The jobber sat by the hearth and began lighting his pipe while Mary bustled, filling the kettle with water. When the jobber saw her approaching the fire with it he expostulated.
“Now, Mary, don’t offer me anything, I -”
“Oh, will ye hold yer whist; sure ye wouldn’t think of leaving my house without tasting something, if it were only a mouthful of tea.”
“Well, well, now,” said the jobber with a laugh, “it is kind mother for you to be hospitable.”
There was silence for a mi
nute, while Mary began to lay the table.
“Where is Michael?” said the jobber, at length.
“Oh, he is out somewhere,” said Mary casually. “Ye didn’t want him, did ye?”
“No-o,” said the jobber, heaving a sigh. “I was just passing, so I thought I might look at his slips of pigs. I might need a few shortly. Though your pigs are very young, I hear.”

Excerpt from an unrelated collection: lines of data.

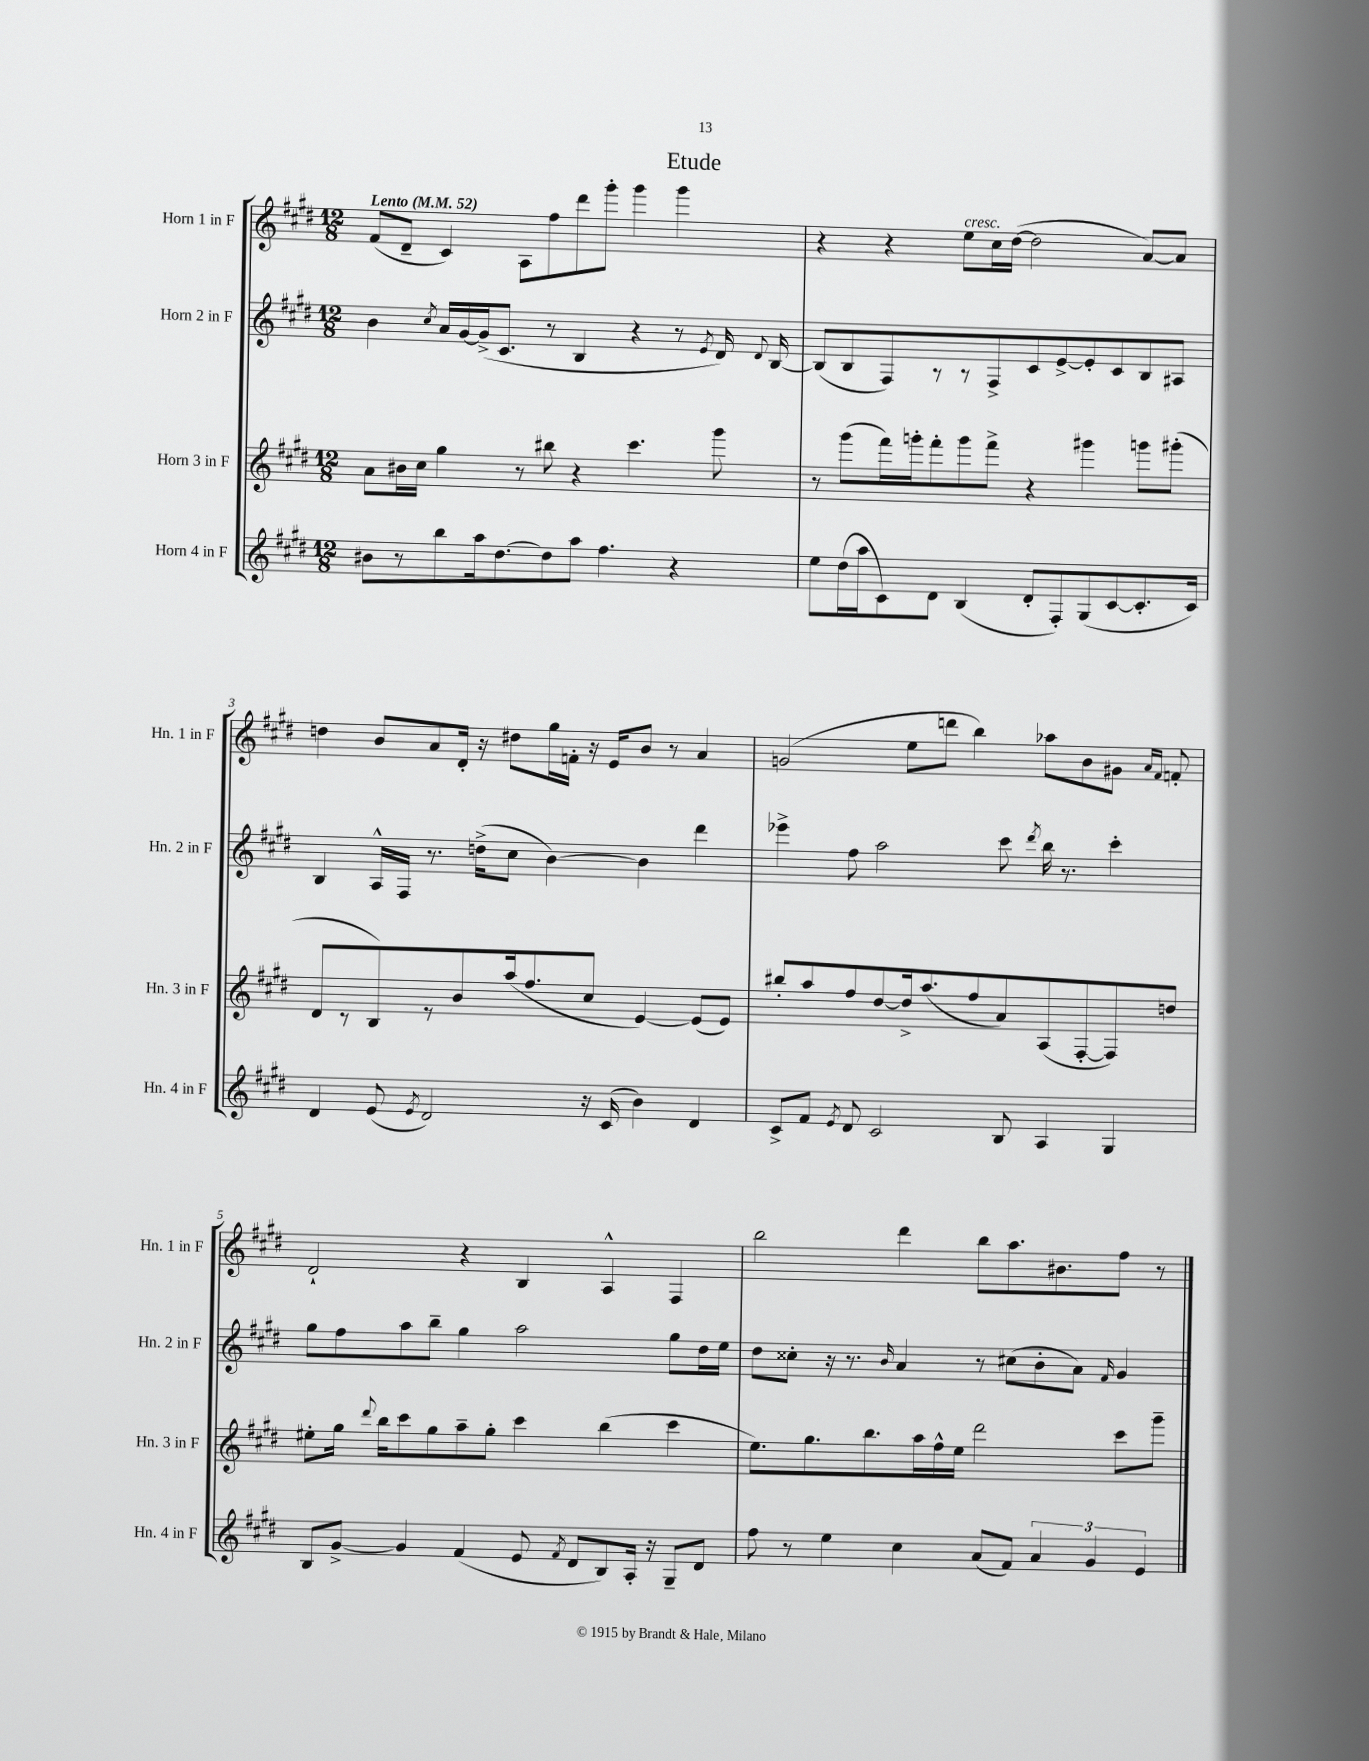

**kern	**kern	**kern	**kern
*part4	*part3	*part2	*part1
*staff4	*staff3	*staff2	*staff1
*I"Horn 4 in F	*I"Horn 3 in F	*I"Horn 2 in F	*I"Horn 1 in F
*I'Hn. 4 in F	*I'Hn. 3 in F	*I'Hn. 2 in F	*I'Hn. 1 in F
*clefG2	*clefG2	*clefG2	*clefG2
*k[f#c#g#d#]	*k[f#c#g#d#]	*k[f#c#g#d#]	*k[f#c#g#d#]
*M12/8	*M12/8	*M12/8	*M12/8
*MM52	*MM52	*MM52	*MM52
=1	=1	=1	=1
!	!	!	!LO:TX:a:B:t=Lento
8b#X\L	8a\L	4b\	(8f#/L
8r	16b#X\L	.	8d#~/J
.	16cc#\JJ	.	.
.	.	8qcc#/	.
8bb\	4gg#\	16a/LL	4c#/)
.	.	[16g#/	.
16aa\k	.	(16g#^/J]	.
[8.dd#\	.	8.c#/J	.
.	8r	.	8A\L
8dd#\]	8bb#X\	8r	8ff#\
8aa\J	4r	4B/	8ddd#\
4.ff#\	.	.	8ggg#'\J
.	4.ccc#\	4r	4ggg#\
4r	.	8r	4ggg#\
.	.	8qe/	.
.	8ggg#\	16d#/)	.
.	.	8qqd#/	.
.	.	[16B/	.
=2	=2	=2	=2
8ee\L	8r	(8B/L]	4r
(16dd#\L	(8ggg#\L	8B/	.
16aa\J	.	.	.
8c#\)	16fff#\L)	8F#/)	4r
.	16gggn'\J	.	.
8d#\J	8fff#'\	8r	.
!	!	!	!LO:TX:a:i:t=cresc.
(4B/	8ggg\	8r	8ee\L
.	8fff#^\J	8F#^/	16cc#\L
.	.	.	([16dd#\JJ
8d#'/L	4r	8c#/	2dd#\]
8F#'/)	.	[8e^/	.
(8G#/	4ggg#X\	8e'/]	.
[8c#/	.	8c#/	.
8.c#'/]	8gggn\L	8B/	[8a/L)
.	(8ggg#X'\J	8A#X/J	8a/J]
16c#/Jk)	.	.	.
!!LO:LB:g=z
=3	=3	=3	=3
4d#/	8d#/L	4B/	4ddn\
.	8r	.	.
(8e/	8B/)	16A^^/LL	8b/L
.	.	16F#/JJ	.
8qe/	.	.	.
2d#/)	8r	8.r	8a/
.	8b/	.	16d#'/Jk
.	.	(16ddn^\KL	16r
.	(16aa/k	8cc#\J	8dd#X\L
.	8.ff#/	.	.
.	.	[4b\)	16gg#\L
.	.	.	16fn'\JJ
16r	8cc#/J	.	16r
(16c#/	.	.	16e/KL
4b\)	[4e/)	4b\]	8b/J
.	.	.	8r
4d#/	(8e/L]	4ddd#\	4a/
.	8e/J)	.	.
=4	=4	=4	=4
8c#^/L	8bb#X'/L	4eee-X^\	(2gn/
8f#/J	8aa/	.	.
8qe/	.	.	.
8d#/	8ff#/	8ff#\	.
2c#/	[8dd#/	2aa\	.
.	16dd#^/k]	.	8ee\L
.	(8.aa/	.	.
.	.	.	8dddn\J
.	8ff#/	.	4bb\)
8B/	8a/)	8ccc#\	.
.	.	8qddd#/	.
4A/	(8A/	16bb\	8aa-X\L
.	.	8.r	.
.	[8F#'/	.	8b\
4G#/	8F#/])	4ccc#'\	8g#X\J
.	.	.	16qqa/LL
.	.	.	16qqf#/JJ
.	8ddn/J	.	8fn'/
!!LO:LB:g=z
=5	=5	=5	=5
8B/L	8ee#X'\L	8gg#\L	2d#`/
[8g#^/J	16gg#\Jk	8ff#\	.
.	8qqddd#/	.	.
.	16bb\KL	.	.
4g#/]	8ccc#\	8aa\	.
.	8gg#\	8bb~\J	.
(4f#/	8aa~\	4gg#\	4r
.	8gg#'\J	.	.
8e/	4ccc#\	2aa\	4B/
8qf#/	.	.	.
8d#/L	.	.	.
8B/)	(4bb\	.	4A^^/
16A'/Jk	.	.	.
16r	.	.	.
8G#~/L	4ccc#\	8gg#\L	4F#/
8d#/J	.	16dd#\L	.
.	.	16ee\JJ	.
=6	=6	=6	=6
8ff#\	8.ee\L)	8dd#\L	2bb\
8r	.	8cc##X'\J	.
.	8.gg#\	.	.
4ee\	.	16r	.
.	.	8.r	.
.	8.bb\	.	.
.	.	16qqb/	.
4cc#\	.	4a/	4ddd#\
.	16aa\L	.	.
.	16ff#^^\	.	.
.	16ee\JJ	.	.
(8a/L	2ddd#\	8r	8bb\L
8f#/J)	.	(8cc#X\L	8.aa\
6a/	.	8b'\	.
.	.	.	8.b#X\
.	.	8a\J)	.
6g#/	.	.	.
.	.	16qqf#/	.
.	8ccc#\L	4g#/	8ff#\J
6e/	.	.	.
.	8ggg#~\J	.	8r
==	==	==	==
*-	*-	*-	*-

“Well, we aren’t thinking of selling them for another month or so, but sure you can have a look at them. Or maybe ye’d rather wait for himself. He’ll be in any minute.”

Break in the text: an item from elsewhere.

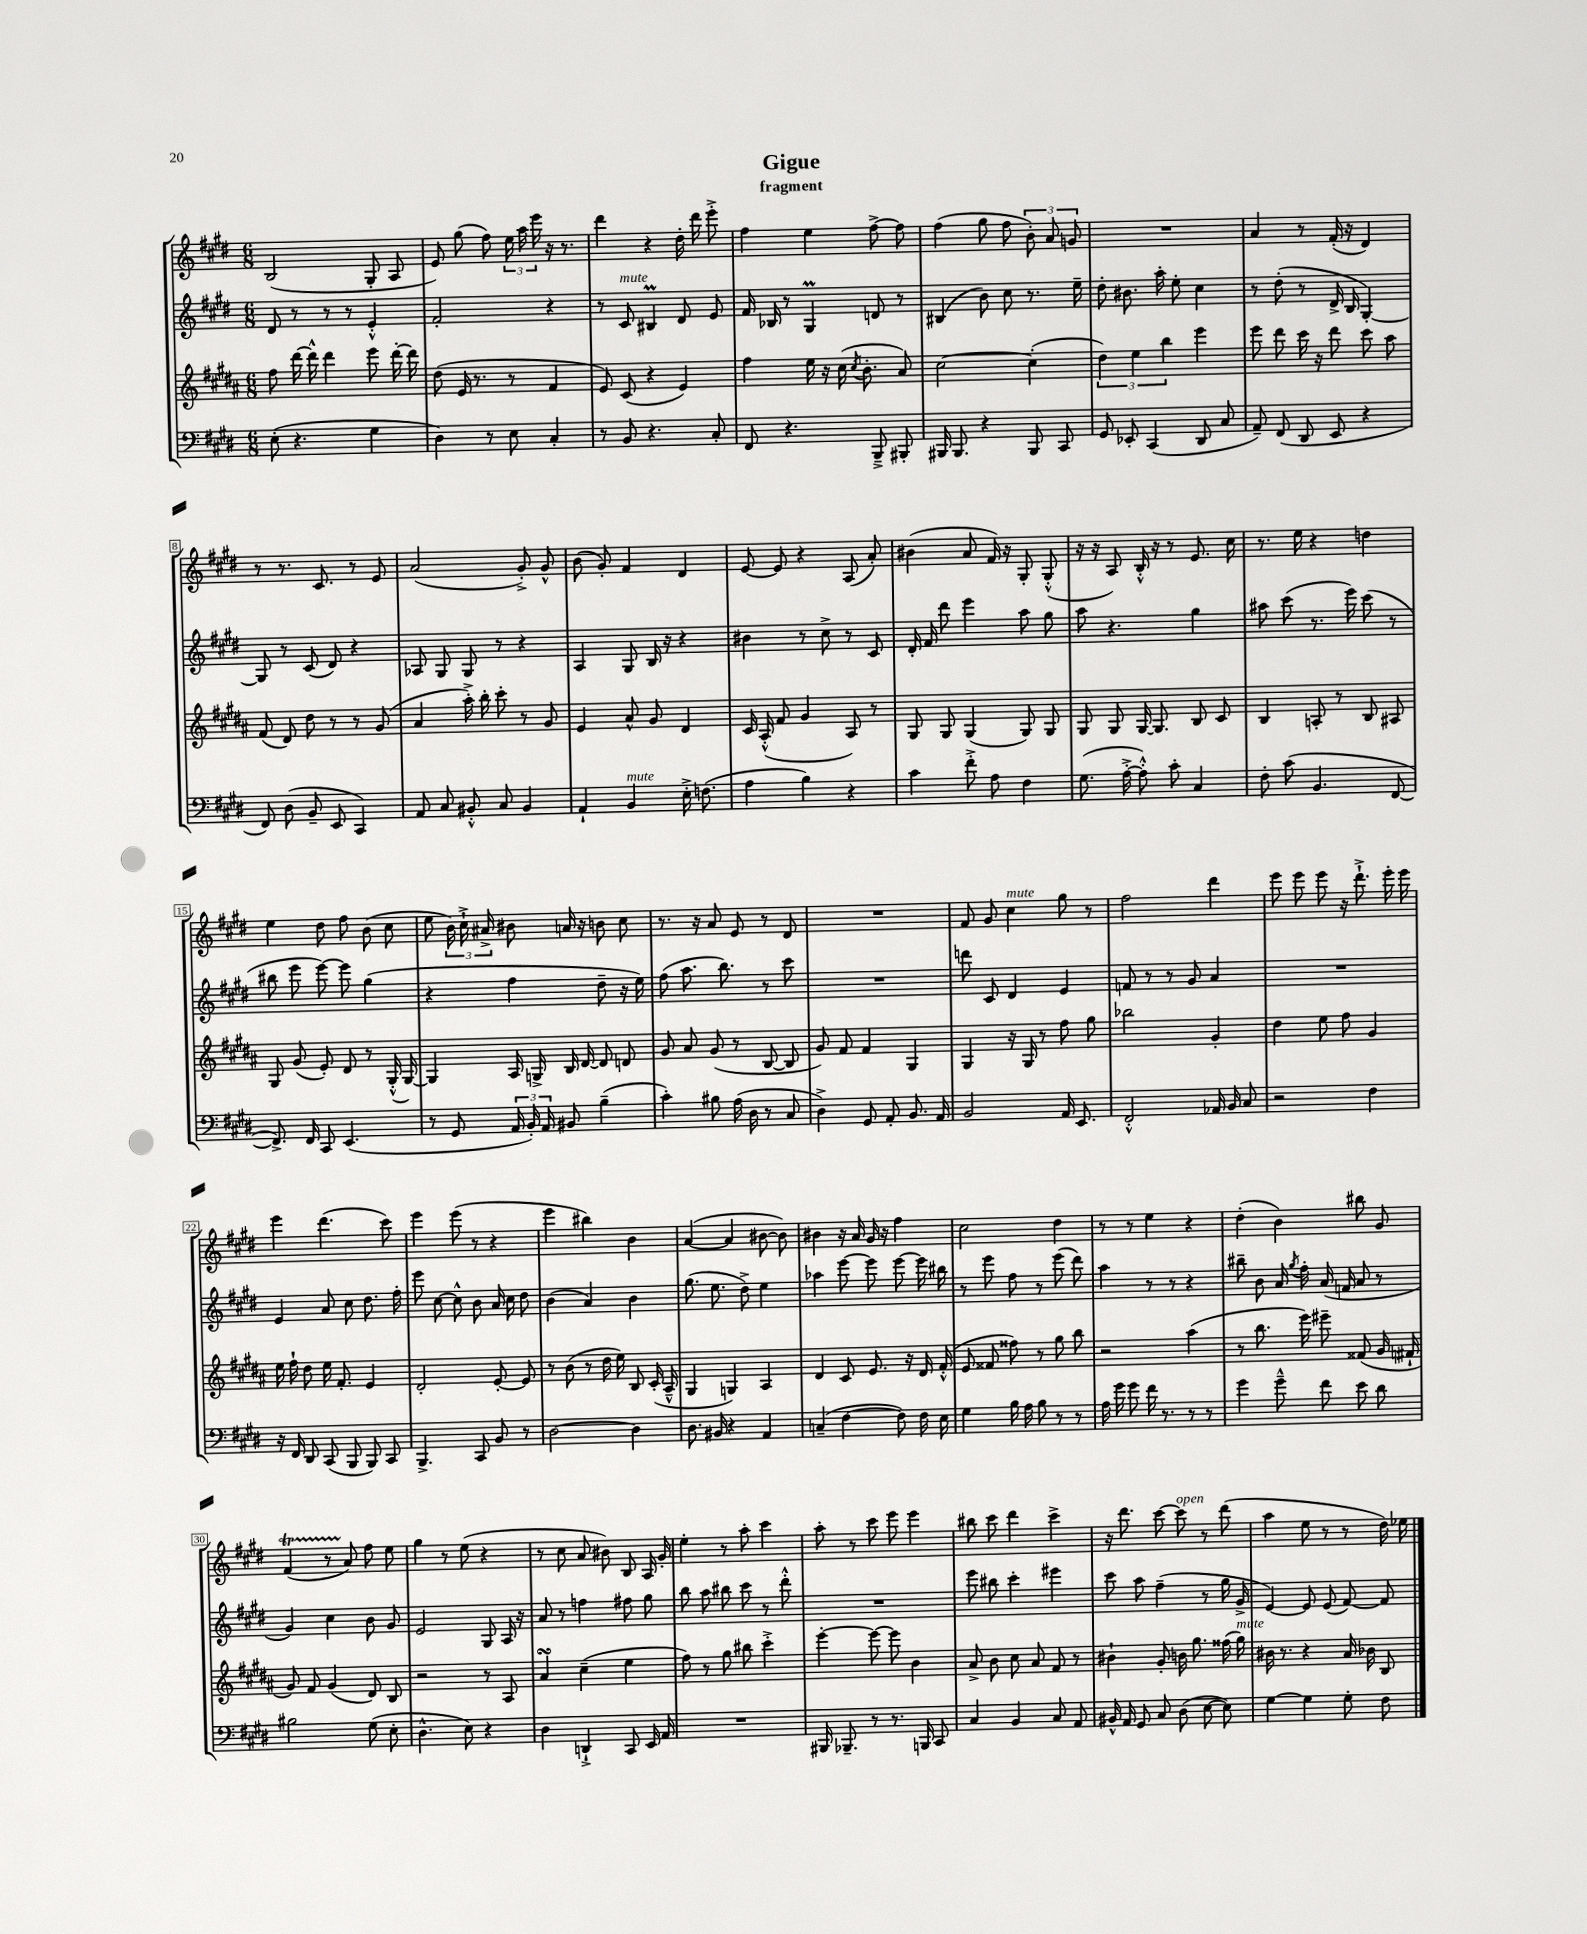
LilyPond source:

The jobber tapped nervously with his stick, obviously anxious to get away, but Mary kept chattering unconcernedly about everything. The kettle boiled. The tea was made. The jobber supped his tea hurriedly and swallowed an egg and ate some griddle cake. Still there was no sign of Michael.
“I’m afraid I must be going,” he said.
“Oh, sit down, man,” said Mary, “he’ll be in any minute. Sure it’s not afraid you are that he’d think you were courting me.”
They both laughed and the jobber sat down again, and Mary kept chattering, until at last Michael, who had been sitting in a neighbouring cottage, came in.
“Ha, my soul from the devil!” he cried, “I’m glad to see you Peter Mullen.”
“I thought I’d see how your slips of pigs are getting on,” said the jobber.
“Slips d’ye call them, Peter?” cried Michael. “I’ll lay my oath there aren’t three better pigs in the island. But I’m not selling them yet, for all that. But sure you can have a look at them.”
The three of them went out to the pigsty and enterd the yard. The pigs were lying on their sides in the sun. They grunted, but did not rise. The jobber beat them with his stick and they struggled to their feet.
“They’re not bad slips, God bless them,” said the jobber. He walked around them several times. Then he measured the girth of each with his arms. Then he felt their hips, their flanks, their ears, pulled their tails, and laid his stick along their backs measuring them. Then he stood with his arms folded, looking at the ground.